There's not really a “proper” way to breathe, which on paper sounds so strange. Five Senses taught me the power of inhalation, both within yoga and as a self-trigger to exorcise unwanted sensations. One trick is to do one big, slow inhale, and then hold and retain it for as long as possible. This pause is important because you can't think of anyone or anything else when you're suspending your breath. Your brain switches out of trivial worry mode into the nontrivial survival system: hold for too long, and you're gone. We're operating in true extremes.



Since this is more of an exploratory & experimental post, I'm saving the deep dive on breathwork for another time. Actionable techniques I'm noodling on:



  • Slow inhale through the nose & retain. This is the inhalation-retention method and a capacity-driven approach to breathwork that I often don't hear talked about. I want to experiment with this whenever I'm feeling mentally drained or overwhelmed, and I want an instantaneous stopgap response. This might come up a few more times in my nomadic journey.

  • Slow inhale through the nose, retain for 4s, slow exhale through the nose.
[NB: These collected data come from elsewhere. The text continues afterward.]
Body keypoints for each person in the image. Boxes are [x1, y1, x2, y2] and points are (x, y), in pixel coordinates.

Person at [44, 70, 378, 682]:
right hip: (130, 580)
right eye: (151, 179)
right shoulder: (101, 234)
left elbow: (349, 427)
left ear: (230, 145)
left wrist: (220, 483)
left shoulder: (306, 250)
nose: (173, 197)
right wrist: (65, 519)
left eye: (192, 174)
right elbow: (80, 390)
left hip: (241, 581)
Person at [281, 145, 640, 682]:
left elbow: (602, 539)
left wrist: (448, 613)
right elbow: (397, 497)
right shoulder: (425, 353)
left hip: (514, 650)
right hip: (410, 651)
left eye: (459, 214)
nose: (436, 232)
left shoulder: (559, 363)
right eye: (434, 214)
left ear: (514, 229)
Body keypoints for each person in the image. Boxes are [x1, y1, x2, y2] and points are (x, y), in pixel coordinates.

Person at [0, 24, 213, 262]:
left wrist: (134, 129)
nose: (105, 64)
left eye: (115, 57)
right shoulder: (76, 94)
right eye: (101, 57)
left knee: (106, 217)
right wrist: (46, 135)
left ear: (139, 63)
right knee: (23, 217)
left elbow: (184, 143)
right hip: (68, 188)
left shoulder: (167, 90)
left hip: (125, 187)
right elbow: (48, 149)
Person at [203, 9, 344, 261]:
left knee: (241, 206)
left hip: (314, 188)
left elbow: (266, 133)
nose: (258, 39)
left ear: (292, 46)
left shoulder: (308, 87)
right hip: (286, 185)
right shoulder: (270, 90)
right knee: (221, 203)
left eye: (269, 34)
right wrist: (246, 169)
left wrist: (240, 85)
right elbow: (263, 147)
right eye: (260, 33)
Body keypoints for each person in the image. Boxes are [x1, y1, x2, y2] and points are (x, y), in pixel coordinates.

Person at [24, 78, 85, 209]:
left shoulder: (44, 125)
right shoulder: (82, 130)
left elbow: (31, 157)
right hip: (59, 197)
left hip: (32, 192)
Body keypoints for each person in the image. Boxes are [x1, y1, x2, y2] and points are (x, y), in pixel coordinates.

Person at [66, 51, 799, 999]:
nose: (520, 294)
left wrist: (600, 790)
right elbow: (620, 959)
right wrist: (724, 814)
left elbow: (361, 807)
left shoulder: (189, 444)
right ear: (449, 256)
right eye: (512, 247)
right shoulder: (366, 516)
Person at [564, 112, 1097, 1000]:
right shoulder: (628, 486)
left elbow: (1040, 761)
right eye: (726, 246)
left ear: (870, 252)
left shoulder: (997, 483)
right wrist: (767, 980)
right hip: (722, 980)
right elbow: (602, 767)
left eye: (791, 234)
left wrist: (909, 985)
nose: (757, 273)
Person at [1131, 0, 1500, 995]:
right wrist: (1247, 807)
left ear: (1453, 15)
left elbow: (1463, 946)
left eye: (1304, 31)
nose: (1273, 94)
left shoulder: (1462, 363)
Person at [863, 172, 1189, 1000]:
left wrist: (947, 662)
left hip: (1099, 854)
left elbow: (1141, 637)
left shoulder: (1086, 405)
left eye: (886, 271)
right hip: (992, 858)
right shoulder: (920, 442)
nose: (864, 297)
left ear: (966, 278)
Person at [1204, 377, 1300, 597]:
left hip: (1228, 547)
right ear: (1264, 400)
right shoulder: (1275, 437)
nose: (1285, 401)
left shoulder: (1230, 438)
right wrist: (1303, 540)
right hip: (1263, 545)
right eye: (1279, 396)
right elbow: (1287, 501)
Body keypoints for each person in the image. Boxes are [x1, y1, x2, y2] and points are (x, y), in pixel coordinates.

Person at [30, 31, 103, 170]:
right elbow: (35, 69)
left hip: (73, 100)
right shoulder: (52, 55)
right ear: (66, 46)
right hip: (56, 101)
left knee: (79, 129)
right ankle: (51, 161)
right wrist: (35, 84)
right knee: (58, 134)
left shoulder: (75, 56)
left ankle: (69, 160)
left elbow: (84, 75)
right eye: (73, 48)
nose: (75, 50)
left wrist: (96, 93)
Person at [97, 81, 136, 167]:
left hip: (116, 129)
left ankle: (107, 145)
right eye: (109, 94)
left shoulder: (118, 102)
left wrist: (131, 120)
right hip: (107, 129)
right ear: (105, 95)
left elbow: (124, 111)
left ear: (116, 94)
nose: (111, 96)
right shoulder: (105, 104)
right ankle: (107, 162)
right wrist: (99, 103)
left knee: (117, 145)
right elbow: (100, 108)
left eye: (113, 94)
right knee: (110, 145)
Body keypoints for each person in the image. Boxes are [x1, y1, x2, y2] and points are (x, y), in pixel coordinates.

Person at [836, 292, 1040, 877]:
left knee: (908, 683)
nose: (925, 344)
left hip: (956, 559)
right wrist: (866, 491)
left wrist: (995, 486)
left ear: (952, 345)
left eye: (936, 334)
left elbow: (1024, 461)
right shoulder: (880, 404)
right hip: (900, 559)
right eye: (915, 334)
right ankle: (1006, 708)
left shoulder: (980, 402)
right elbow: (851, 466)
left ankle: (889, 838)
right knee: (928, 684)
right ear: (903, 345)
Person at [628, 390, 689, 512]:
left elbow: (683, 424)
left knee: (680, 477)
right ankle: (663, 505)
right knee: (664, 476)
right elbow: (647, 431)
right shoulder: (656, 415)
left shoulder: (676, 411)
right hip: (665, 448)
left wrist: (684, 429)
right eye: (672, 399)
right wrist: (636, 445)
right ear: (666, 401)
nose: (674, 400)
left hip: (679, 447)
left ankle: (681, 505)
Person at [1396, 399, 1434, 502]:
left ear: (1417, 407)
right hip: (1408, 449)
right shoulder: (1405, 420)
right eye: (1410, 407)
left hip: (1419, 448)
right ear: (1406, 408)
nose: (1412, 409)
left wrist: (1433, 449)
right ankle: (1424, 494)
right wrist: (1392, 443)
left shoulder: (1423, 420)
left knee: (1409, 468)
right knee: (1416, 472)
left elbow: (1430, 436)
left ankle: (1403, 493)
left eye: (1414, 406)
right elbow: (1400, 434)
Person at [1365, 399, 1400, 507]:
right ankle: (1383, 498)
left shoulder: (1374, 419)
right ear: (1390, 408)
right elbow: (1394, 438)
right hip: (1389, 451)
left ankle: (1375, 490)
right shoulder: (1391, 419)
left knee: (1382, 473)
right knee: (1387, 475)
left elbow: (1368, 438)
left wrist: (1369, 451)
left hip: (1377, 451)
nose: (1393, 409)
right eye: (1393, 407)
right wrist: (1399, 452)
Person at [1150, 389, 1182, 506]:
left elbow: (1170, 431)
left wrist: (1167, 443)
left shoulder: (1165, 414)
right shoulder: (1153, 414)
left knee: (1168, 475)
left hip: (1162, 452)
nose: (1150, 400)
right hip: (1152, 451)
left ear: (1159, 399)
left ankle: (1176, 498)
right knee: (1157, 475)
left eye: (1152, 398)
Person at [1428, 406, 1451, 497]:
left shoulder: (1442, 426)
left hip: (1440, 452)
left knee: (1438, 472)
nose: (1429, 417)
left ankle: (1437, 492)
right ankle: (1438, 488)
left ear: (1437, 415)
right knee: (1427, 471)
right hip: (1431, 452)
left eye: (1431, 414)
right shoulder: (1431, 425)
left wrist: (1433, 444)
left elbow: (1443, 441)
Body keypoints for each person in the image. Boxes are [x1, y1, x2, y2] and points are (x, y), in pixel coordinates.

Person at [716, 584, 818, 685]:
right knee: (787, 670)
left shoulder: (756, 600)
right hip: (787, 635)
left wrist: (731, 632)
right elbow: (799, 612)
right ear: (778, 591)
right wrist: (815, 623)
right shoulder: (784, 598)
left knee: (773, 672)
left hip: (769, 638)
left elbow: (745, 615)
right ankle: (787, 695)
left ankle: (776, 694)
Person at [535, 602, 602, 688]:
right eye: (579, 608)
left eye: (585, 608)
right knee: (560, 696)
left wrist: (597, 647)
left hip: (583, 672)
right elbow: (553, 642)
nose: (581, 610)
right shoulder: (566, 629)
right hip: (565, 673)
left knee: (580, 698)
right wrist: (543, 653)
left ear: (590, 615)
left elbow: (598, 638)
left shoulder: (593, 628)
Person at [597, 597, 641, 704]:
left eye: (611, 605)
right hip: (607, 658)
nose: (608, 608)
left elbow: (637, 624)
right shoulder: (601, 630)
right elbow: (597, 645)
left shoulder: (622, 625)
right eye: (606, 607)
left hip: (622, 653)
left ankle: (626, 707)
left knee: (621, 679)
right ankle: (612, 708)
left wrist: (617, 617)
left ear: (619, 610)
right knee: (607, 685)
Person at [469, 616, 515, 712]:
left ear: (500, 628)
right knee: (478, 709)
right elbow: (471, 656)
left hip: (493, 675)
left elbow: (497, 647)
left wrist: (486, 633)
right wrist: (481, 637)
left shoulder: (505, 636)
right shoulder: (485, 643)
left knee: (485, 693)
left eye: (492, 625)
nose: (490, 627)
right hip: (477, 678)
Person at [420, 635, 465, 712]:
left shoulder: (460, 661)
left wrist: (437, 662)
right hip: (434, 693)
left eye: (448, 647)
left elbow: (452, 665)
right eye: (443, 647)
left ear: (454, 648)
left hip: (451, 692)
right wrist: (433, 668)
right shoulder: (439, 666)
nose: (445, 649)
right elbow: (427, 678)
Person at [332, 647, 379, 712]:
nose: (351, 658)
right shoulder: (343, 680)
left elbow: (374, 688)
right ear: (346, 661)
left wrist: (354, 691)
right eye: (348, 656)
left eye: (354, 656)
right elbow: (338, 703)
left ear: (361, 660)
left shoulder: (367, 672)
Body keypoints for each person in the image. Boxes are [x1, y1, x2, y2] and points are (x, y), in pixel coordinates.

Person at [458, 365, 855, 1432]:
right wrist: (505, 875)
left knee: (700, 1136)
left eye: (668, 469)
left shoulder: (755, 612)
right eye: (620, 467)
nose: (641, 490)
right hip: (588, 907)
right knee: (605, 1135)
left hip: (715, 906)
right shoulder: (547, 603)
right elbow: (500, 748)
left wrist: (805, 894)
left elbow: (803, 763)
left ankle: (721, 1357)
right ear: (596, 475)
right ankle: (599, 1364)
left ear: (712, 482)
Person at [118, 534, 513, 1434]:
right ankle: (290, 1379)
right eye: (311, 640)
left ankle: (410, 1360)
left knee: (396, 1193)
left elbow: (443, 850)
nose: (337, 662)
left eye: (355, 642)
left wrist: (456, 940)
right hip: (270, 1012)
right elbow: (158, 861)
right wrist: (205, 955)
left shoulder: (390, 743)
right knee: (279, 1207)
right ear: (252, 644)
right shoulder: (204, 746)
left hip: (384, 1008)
Also known as “box breathing” and the classic rhythmic sequential style. This one is the most intuitive approach, and I typically employ this during unguided meditations. But I'm also wondering if I can make this an ongoing maintenance, a series of mini-meditations throughout the day as I'm phase shifting from place to place, or from activity to activity.

  • Rapid inhale through the nose & rapid exhale through the mouth. Also known as the “bellows breath”, the Win Hof method uses a variation, and is often used in kundalini as the “lion's breath”. This is a fascinating tool to me because it's the body's natural espresso shot, through a wave of controlled hyperventilation. I want to test this in high-performance settings (work, social) and whenever I want to coax more creativity out of my system.



Maybe that's what finding flow is — feeling so in tune with your body and breath that anything can be made blissful, anything can be made beautiful as you consciously work at your highest degree of focus and performance.



A good reminder is that the breath is the balance of life, as A says: For every inhale there’s an exhale. And the release isn’t defeat, it’s the necessary letting go. The rhythm of our lungs and of our life: we give up what we hold onto, and then we take in something new.



Either way, consider this my commitment to lifelong learning of breathwork. The good thing is that it naturally integrates well with other components of my mindfulness toolkit (meditation, psychotherapy, running). That makes me happy.



For April, I'm going to try breathing more...and maybe hit up some hip yoga studios in Paris too :)

Published by Sam (samwong) 2 months ago on Tuesday the 29th of March 2022.